Effectiveness of selected images for SSL. With random selection, the extra unlabeled data often hurts the performance, while those sampled using the importance weights improve performance on all five datasets. A tabular version is shown in Appendix A.2.

4.3 Selecting Images for Self-supervision

Based on the above analysis we propose a simple method to select images for SSL from a large, generic pool of unlabeled images in a dataset dependent manner. We use a “domain weighted” model to select the top images based on a domain classifier, in our case a binary logistic regression model trained with images from the source domain \(\mathcal{D}_s\) as the positive class and images from the pool \(\mathcal{D}_{p}\) as the negative class based on ResNet-101 image features. The top images are selected according to the ratio \(p(x \in \mathcal{D}_s)/p(x \in \mathcal{D}_{p})\). Note that these importance weights account for the domain shift. Figure 5 shows an overview of the selection process.

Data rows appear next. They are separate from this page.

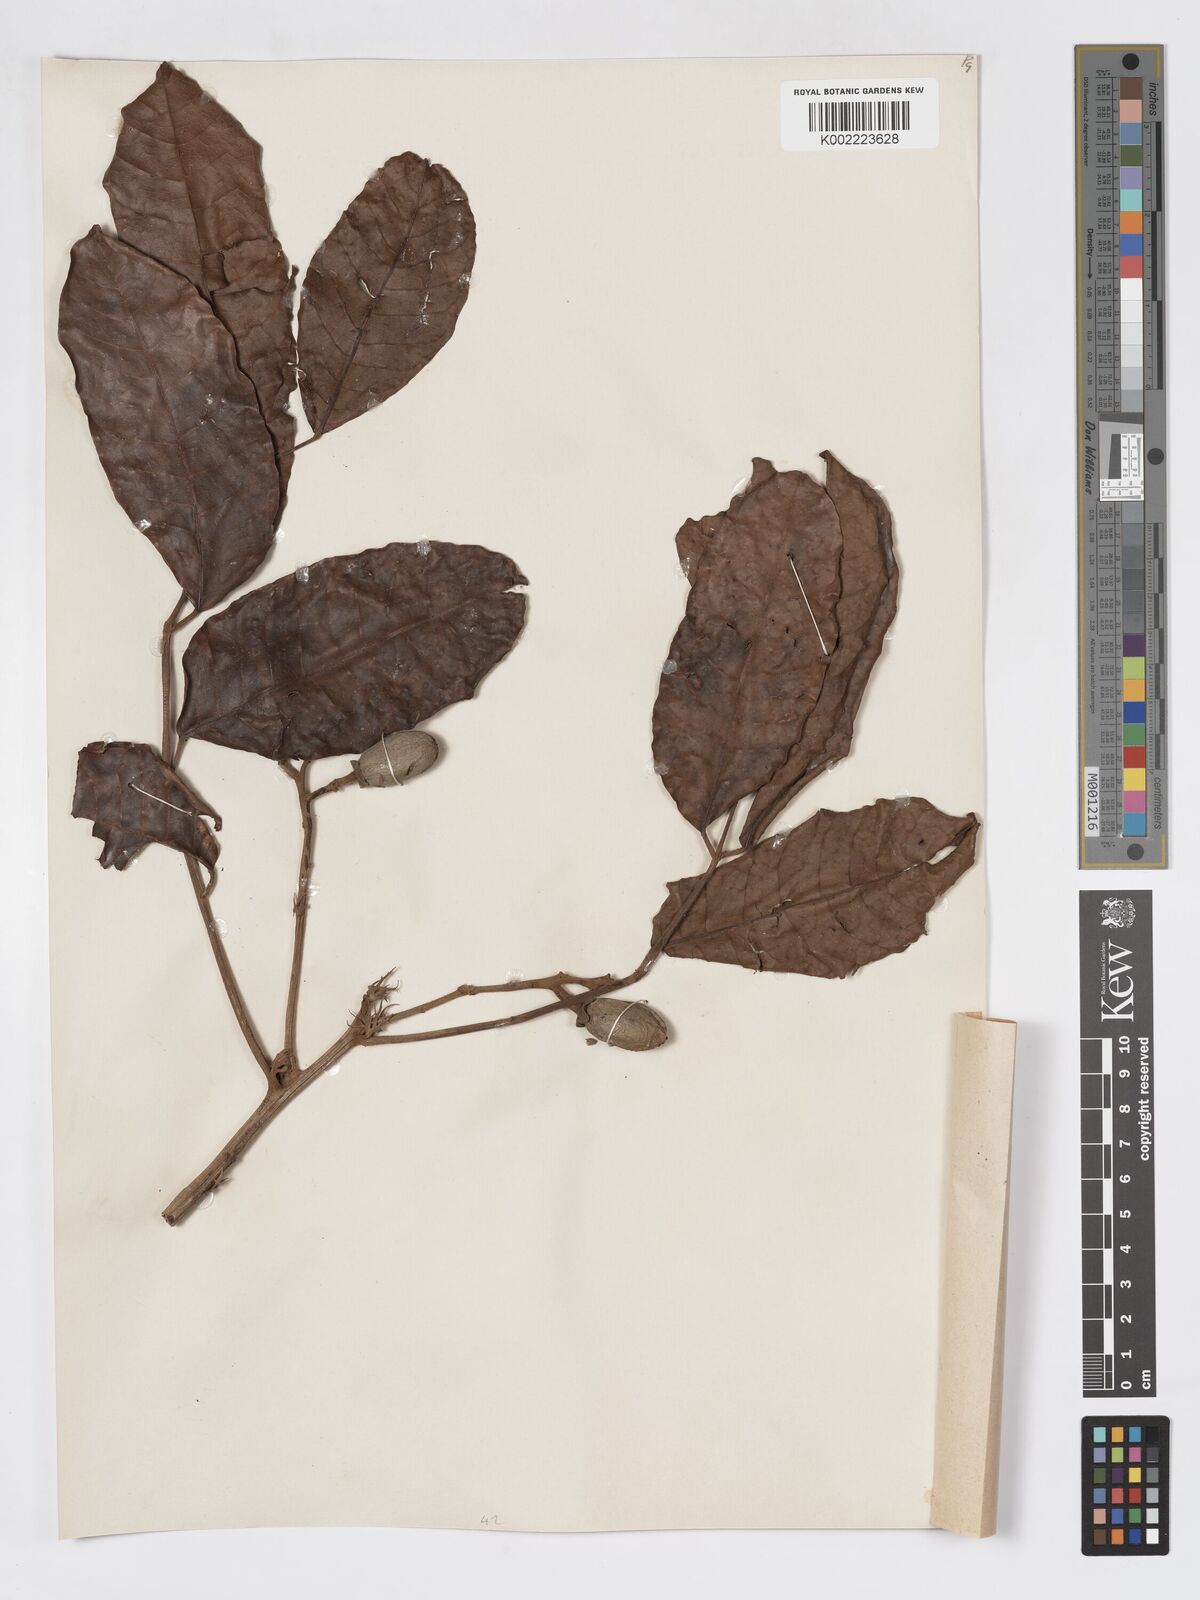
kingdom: Plantae
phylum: Tracheophyta
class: Magnoliopsida
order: Sapindales
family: Burseraceae
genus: Canarium
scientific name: Canarium denticulatum
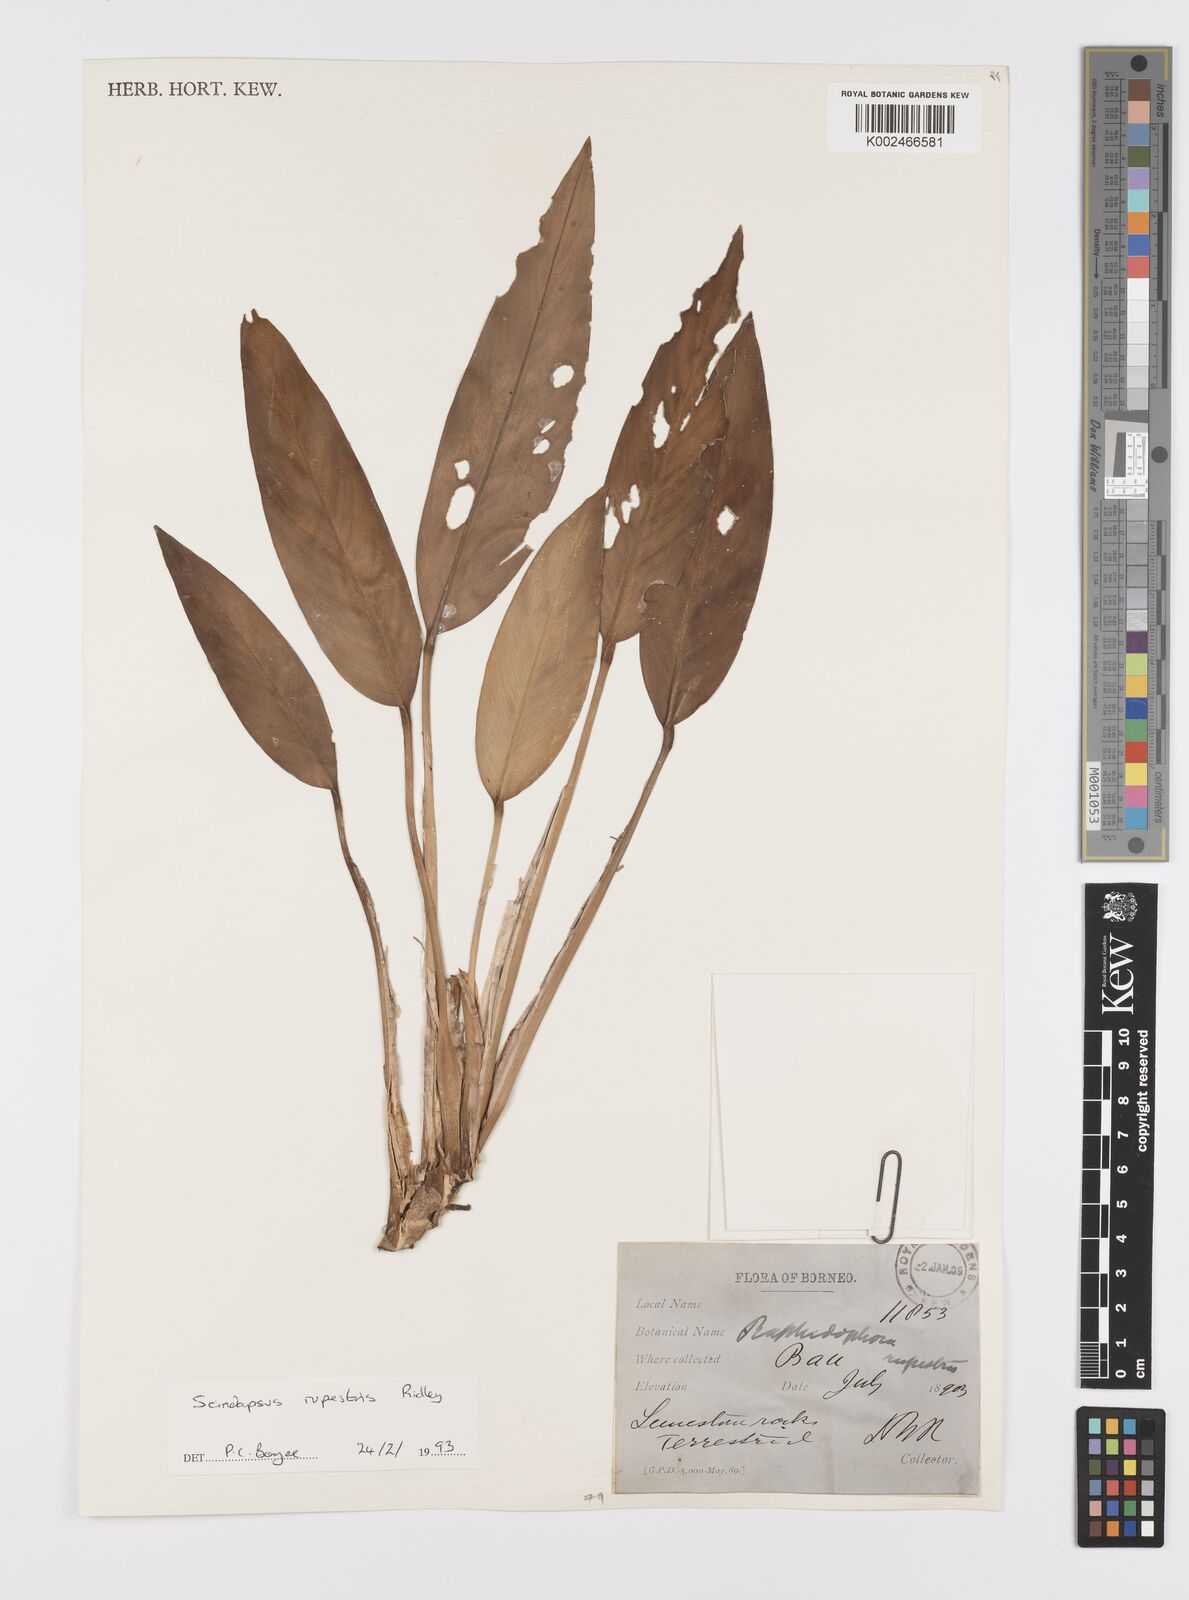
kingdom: Plantae
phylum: Tracheophyta
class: Liliopsida
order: Alismatales
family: Araceae
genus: Scindapsus
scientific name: Scindapsus sumatranus
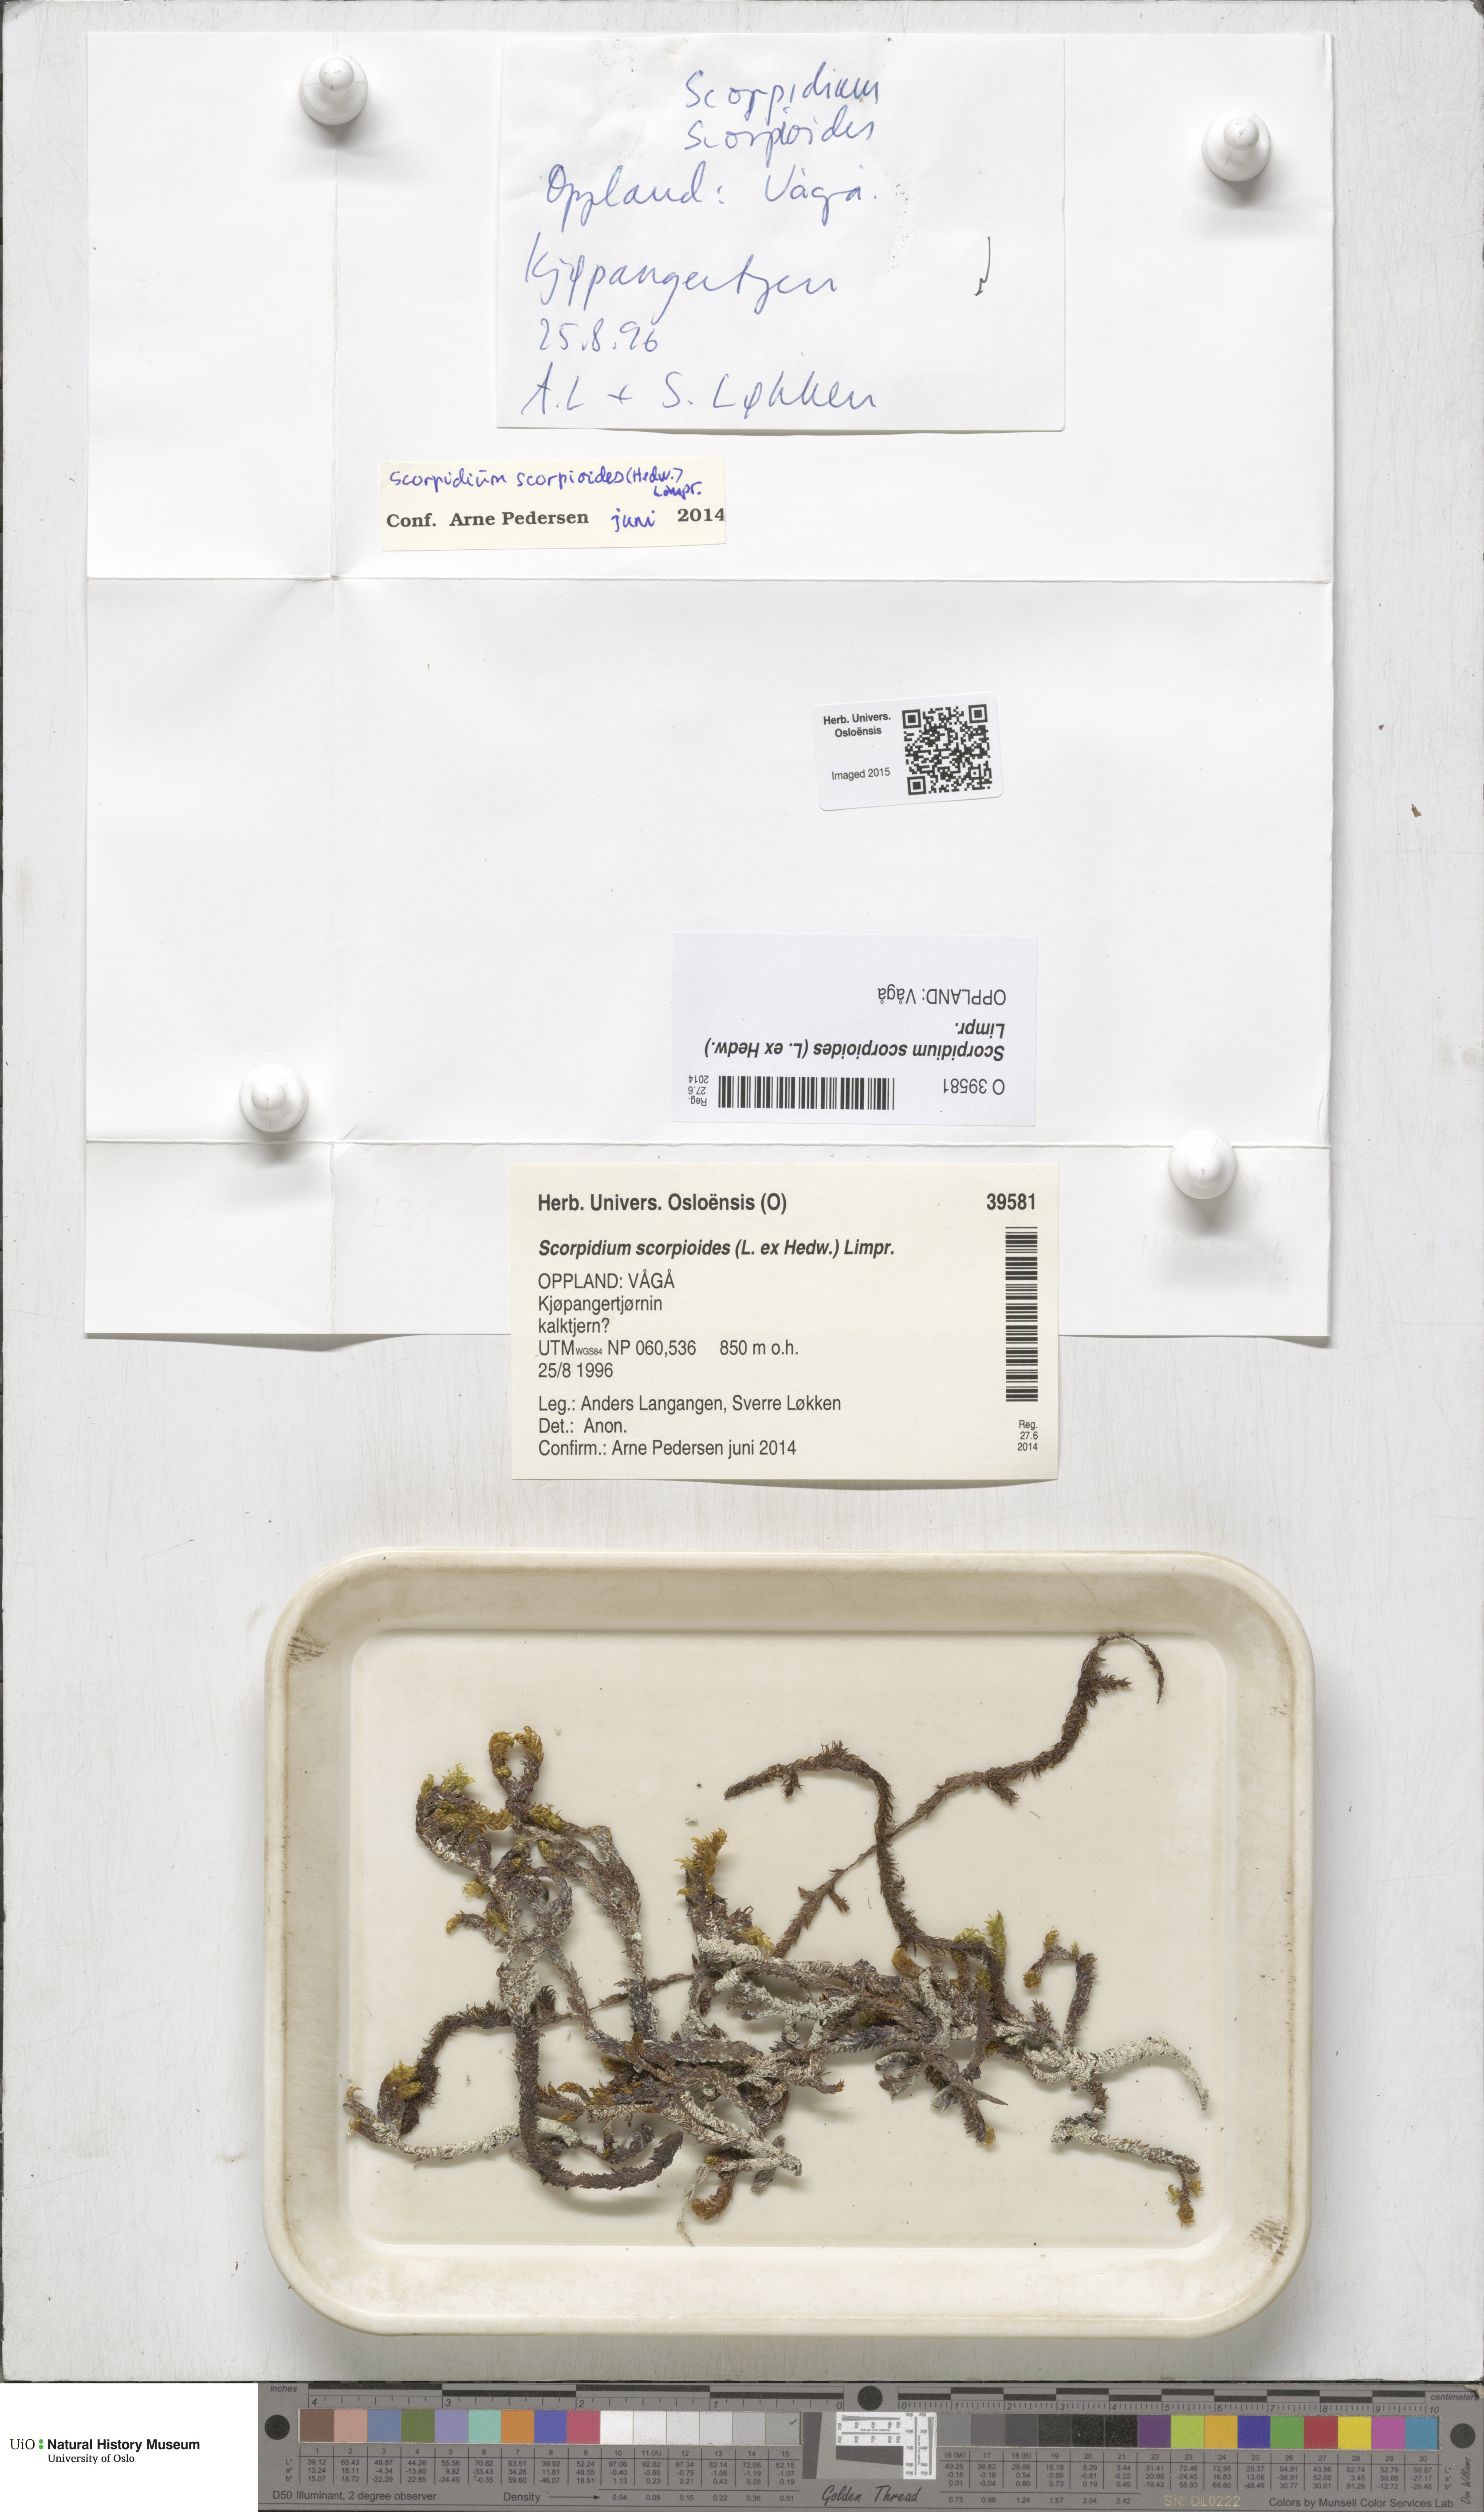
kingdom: Plantae
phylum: Bryophyta
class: Bryopsida
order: Hypnales
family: Scorpidiaceae
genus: Scorpidium
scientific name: Scorpidium scorpioides
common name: Hooked scorpion moss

We evaluate this approach using a pool of images \(\mathcal{D}_{p}\) consisting of (1) the training images of the “bounding box” subset of Open Images V5 [33] which has 1,743,042 images from 600 classes, and (2) iNaturalist 2018 dataset [60] which has 461,939 images from 8162 species. For each dataset, we use 20% of the labeled images as \(\mathcal{D}_s\). The rest 80% of the data are only used as the “oracle” where the unlabeled data are drawn from the exact same distribution as \(\mathcal{D}_s\). We show some of the selected images for self-supervision \(\mathcal{D}_{ss}\) in Fig. 5.

Figure 6 shows the results of ProtoNet trained on 20% labeled examples with jigsaw puzzle as self-supervision. To have a fair comparison, for methods of selecting images from the pool, we select the same number (80% of the original labeled dataset size) of images as \(\mathcal{D}_{ss}\). We report the mean accuracy of five runs. “SSL with 20% dataset” denotes a baseline of only using \(\mathcal{D}_s\) for self-supervision (\(\mathcal{D}_{s}=\mathcal{D}_{ss}\)), which is our reference “lower bound”. SSL pool “(random)” and “(weight)” denote two approaches of selecting images for self-supervision. The former selects images uniformly at random, which is detrimental for cars, dogs, and flowers. The pool selected according to the importance weights provides significant improvements over “no SSL”, “SSL with 20% dataset”, and “random selection” baselines on all five datasets. The oracle is trained with the remaining 80% of the original dataset as \(\mathcal{D}_{ss}\), which is a reference “upper bound”.

5 Conclusion

Self-supervision improves the performance on few-shot learning tasks across a range of different domains. Surprisingly, we found that self-supervision is more beneficial for more challenging problems, especially when the number of images used for self-supervision is small, orders of magnitude smaller than previously reported results. This has a practical benefit that the images within small datasets can be used for self-supervision without relying on a large-scale external dataset. We have also shown that additional unlabeled images can improve performance only if they are from the same or similar domains. Finally, for domains where unlabeled data is limited, we present a novel, simple approach to automatically identify such similar-domain images from a larger pool.

Future work could investigate if using other self-supervised tasks can also improve few-shot learning, in particular constrastive learning approaches [3, 22, 24, 38, 58]. Future work could also investigate how and when self-supervision improves generalization across self-supervised and supervised tasks empirically [1, 66].